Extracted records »
======

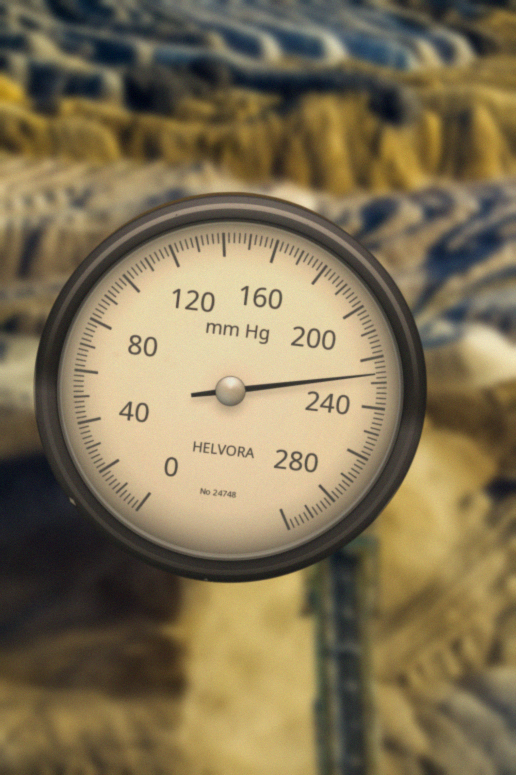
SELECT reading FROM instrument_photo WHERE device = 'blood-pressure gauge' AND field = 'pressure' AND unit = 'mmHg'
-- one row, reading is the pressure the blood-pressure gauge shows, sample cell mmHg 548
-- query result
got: mmHg 226
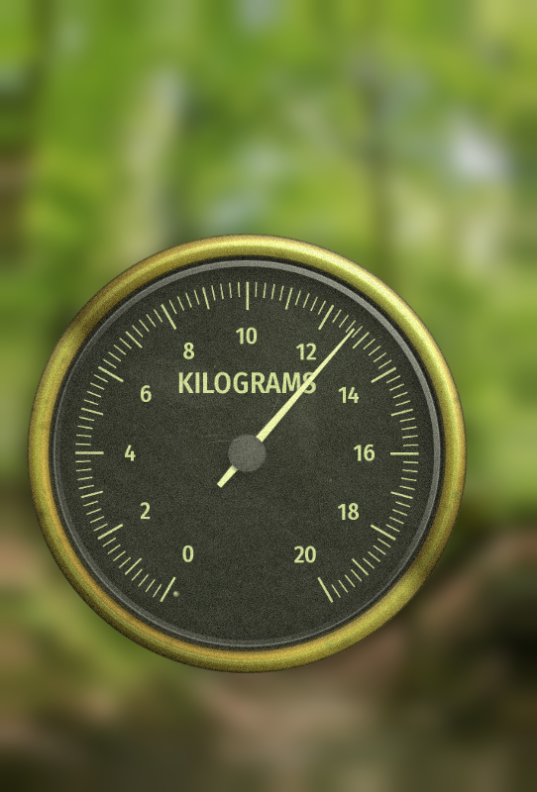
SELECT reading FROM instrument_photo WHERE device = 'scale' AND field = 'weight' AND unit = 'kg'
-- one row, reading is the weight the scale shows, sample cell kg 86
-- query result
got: kg 12.7
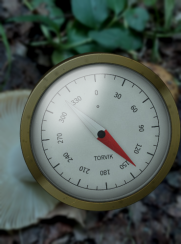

======

Return every line of the records above word for word, and leave the pictures out of your answer.

SELECT reading FROM instrument_photo WHERE device = 'blood-pressure gauge' AND field = 'pressure' AND unit = 'mmHg'
-- one row, reading is the pressure the blood-pressure gauge shows, sample cell mmHg 548
-- query result
got: mmHg 226
SELECT reading FROM instrument_photo WHERE device = 'scale' AND field = 'weight' AND unit = 'kg'
-- one row, reading is the weight the scale shows, sample cell kg 86
-- query result
got: kg 12.7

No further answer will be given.